---------- Forwarded message ----------
Date: Tue, 14 May 2002 13:39:34 -0700
From: radtimes <resist@best.com>
Subject: Kent State: 'Don't let their deaths be in vain'
Kent State: 'Don't let their deaths be in vain'
Via Workers World News Service
Reprinted from the May 16, 2002
issue of Workers World newspaper
KENT STATE ACTIVISTS SAY: "DON'T LET THEIR DEATHS BE IN VAIN"
By Martha Grevatt
Kent, Ohio
Every year on May 4, activists have returned to this college
town to honor the four students killed and nine wounded when
the Ohio National Guard fired on a campus demonstration in
1970.
These murders were a deliberate attempt by the state to
silence the hundreds of thousands of youths who were
protesting the Vietnam War and the invasion of Cambodia.
Days later two African-American students were murdered at
Jackson State in Mississippi.
Every year since that tragic day, activists have returned to
Kent to honor the slain students, at Jackson State as well
as Kent, in a variety of ways. In the late 1970s, militant
students and antiwar activists gathered to protest the
building of a gymnasium on the site of the shootings, and
delayed this act of desecration for several years.

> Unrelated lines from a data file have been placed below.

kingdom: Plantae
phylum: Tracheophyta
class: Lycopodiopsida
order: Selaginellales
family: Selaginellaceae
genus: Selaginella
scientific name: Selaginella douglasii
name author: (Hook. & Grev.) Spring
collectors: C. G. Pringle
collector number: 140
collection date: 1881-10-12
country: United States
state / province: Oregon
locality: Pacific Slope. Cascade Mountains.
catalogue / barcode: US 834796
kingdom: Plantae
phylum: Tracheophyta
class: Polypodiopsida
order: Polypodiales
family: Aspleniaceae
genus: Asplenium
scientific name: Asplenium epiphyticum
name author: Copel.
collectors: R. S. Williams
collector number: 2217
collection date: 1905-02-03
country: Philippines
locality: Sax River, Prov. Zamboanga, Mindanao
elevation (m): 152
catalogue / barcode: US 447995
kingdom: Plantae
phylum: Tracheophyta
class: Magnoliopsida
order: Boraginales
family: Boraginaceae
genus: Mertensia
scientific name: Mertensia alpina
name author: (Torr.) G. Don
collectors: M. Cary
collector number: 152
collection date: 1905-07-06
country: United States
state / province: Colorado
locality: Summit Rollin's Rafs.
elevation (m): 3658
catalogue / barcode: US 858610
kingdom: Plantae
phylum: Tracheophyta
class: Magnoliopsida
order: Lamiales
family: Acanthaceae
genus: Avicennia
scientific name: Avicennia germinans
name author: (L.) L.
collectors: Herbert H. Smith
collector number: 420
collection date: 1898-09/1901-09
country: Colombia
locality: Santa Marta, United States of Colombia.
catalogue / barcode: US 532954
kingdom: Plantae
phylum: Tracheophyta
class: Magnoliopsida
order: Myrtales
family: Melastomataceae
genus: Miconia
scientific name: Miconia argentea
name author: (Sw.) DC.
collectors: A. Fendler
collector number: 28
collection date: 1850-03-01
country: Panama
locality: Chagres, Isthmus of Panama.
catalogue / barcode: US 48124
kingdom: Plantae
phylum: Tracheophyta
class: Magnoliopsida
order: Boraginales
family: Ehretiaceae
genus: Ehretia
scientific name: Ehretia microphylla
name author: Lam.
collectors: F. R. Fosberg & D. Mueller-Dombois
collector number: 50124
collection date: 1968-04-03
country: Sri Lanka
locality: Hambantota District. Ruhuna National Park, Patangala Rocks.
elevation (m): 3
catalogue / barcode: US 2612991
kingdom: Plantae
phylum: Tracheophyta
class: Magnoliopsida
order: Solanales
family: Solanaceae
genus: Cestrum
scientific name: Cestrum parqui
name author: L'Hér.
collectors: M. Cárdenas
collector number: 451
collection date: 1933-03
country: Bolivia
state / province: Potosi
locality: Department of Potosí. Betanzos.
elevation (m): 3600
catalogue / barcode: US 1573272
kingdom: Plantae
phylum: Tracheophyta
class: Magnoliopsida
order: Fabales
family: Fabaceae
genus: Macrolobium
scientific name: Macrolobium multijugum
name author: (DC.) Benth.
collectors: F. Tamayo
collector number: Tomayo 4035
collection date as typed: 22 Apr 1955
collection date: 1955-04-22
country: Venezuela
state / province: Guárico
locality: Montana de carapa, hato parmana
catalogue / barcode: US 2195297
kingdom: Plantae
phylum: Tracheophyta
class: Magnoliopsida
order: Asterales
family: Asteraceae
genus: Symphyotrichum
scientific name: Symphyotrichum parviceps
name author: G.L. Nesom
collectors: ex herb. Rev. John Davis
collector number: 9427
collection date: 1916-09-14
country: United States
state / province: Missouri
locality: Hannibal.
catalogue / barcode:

Prominent figures like the late people's attorney William
Kunstler and Black liberation leader Kwame Toure made a
point of traveling to Kent on May 4 for the commemorations.
Two years ago, students faced the hostility of both the
campus administration and the capitalist media when they
insisted on playing a taped statement from imprisoned Black
revolutionary journalist Mumia Abu-Jamal at the
commemoration.
This year, organizers of the official commemoration toned
down the politics so much that there was barely a mention of
the current U.S. wars against Palestine and Afghanistan or
the war threatened against Iraq. Determined to make the
obvious connection between past and present imperialist wars
and government repression, the Kent State Anti-War Coalition
organized a militant rally and march that immediately
followed the traditional event.
The most rousing and moving speeches came from the student
organizers themselves, representing the Muslim Students
Association, Student Environmental Action Coalition, and
KSAWC. National speakers included Gulf War resister Jeff
Patterson and a Michigan representative of the campaign to
free Rabbih Haddad. A high point was when Jeff Johnson, vice
president of the Black United Students, read a solidarity
message from Mumia Abu-Jamal.
An energetic march wound its way around campus, with loud
chanting and percussion. Here the emphasis was clear, with
antiwar and antiracist signs and Palestinian flags. At the
parking lot where the slain students fell--now a permanent
memorial--the message was deafening: "Let them not have died
in vain, no more killing in our name."